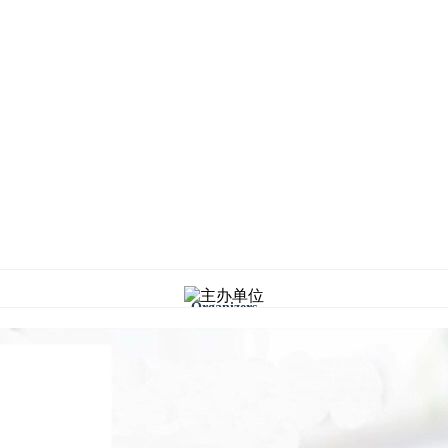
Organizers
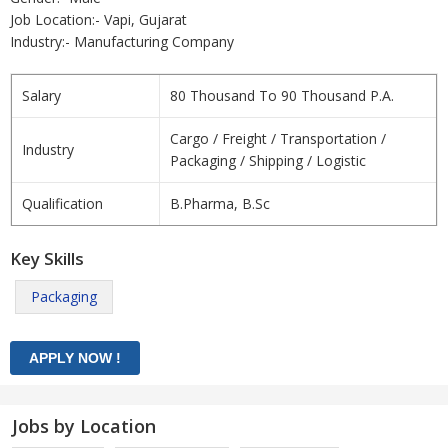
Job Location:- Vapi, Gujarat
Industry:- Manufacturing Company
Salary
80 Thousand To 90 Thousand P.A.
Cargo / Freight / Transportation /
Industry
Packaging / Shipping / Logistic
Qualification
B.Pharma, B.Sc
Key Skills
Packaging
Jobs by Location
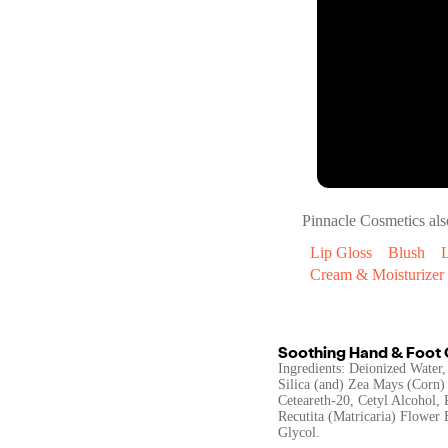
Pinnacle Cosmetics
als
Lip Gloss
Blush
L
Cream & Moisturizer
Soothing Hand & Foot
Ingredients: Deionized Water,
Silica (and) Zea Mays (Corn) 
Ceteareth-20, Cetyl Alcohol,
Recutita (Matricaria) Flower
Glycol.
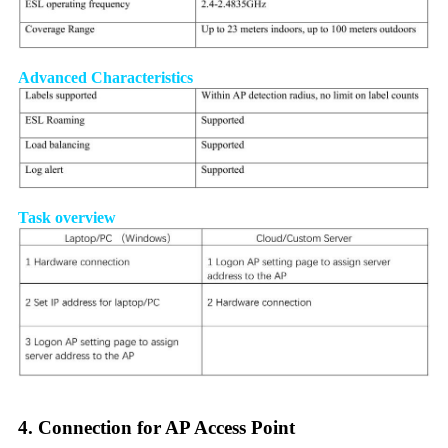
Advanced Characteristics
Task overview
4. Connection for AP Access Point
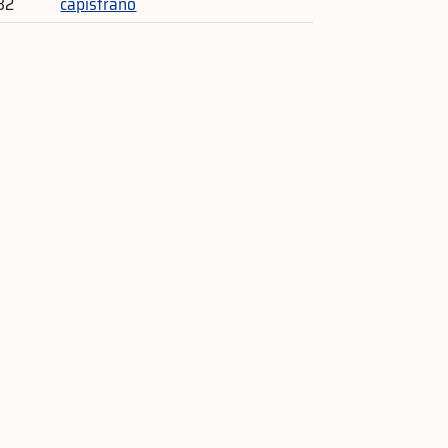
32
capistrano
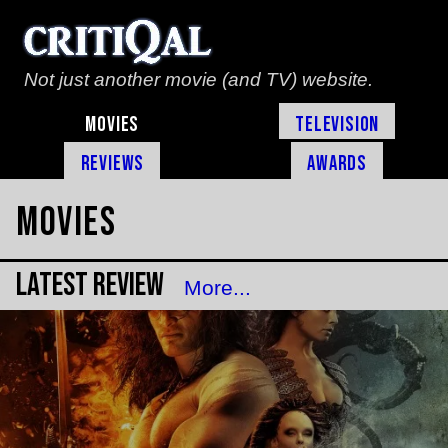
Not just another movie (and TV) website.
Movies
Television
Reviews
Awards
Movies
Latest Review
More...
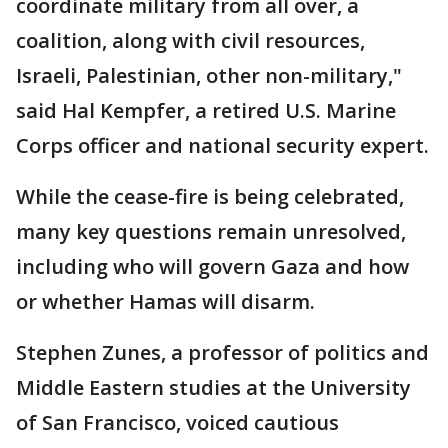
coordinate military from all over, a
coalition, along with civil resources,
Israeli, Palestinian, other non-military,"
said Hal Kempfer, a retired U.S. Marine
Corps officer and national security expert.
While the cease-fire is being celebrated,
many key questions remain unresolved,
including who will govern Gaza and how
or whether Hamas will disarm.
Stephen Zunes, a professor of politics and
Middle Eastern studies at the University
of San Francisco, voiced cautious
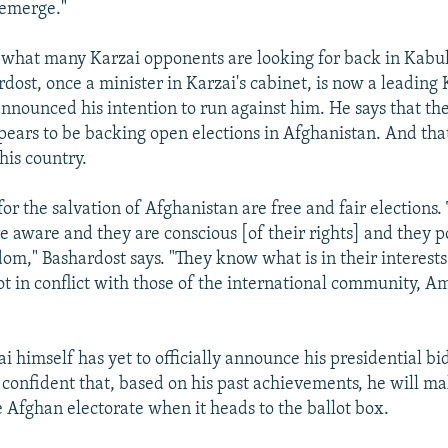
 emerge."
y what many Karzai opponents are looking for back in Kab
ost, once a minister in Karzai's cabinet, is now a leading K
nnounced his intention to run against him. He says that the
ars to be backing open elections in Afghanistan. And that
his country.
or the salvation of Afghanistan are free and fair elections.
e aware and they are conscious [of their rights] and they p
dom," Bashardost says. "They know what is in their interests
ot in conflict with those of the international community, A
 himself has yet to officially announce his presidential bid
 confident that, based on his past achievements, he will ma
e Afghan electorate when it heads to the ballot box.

§ **EXERCISE DIRECTIONS**
Reproduce exactly, and only, the part of the listing above that begins at the line with "ars to be backing" and goes on through the line with "ot in conflict".

§ **RESPONSE TO THIS EXERCISE**
ars to be backing open elections in Afghanistan. And that
his country.
or the salvation of Afghanistan are free and fair elections.
e aware and they are conscious [of their rights] and they p
dom," Bashardost says. "They know what is in their interests
ot in conflict with those of the international community, A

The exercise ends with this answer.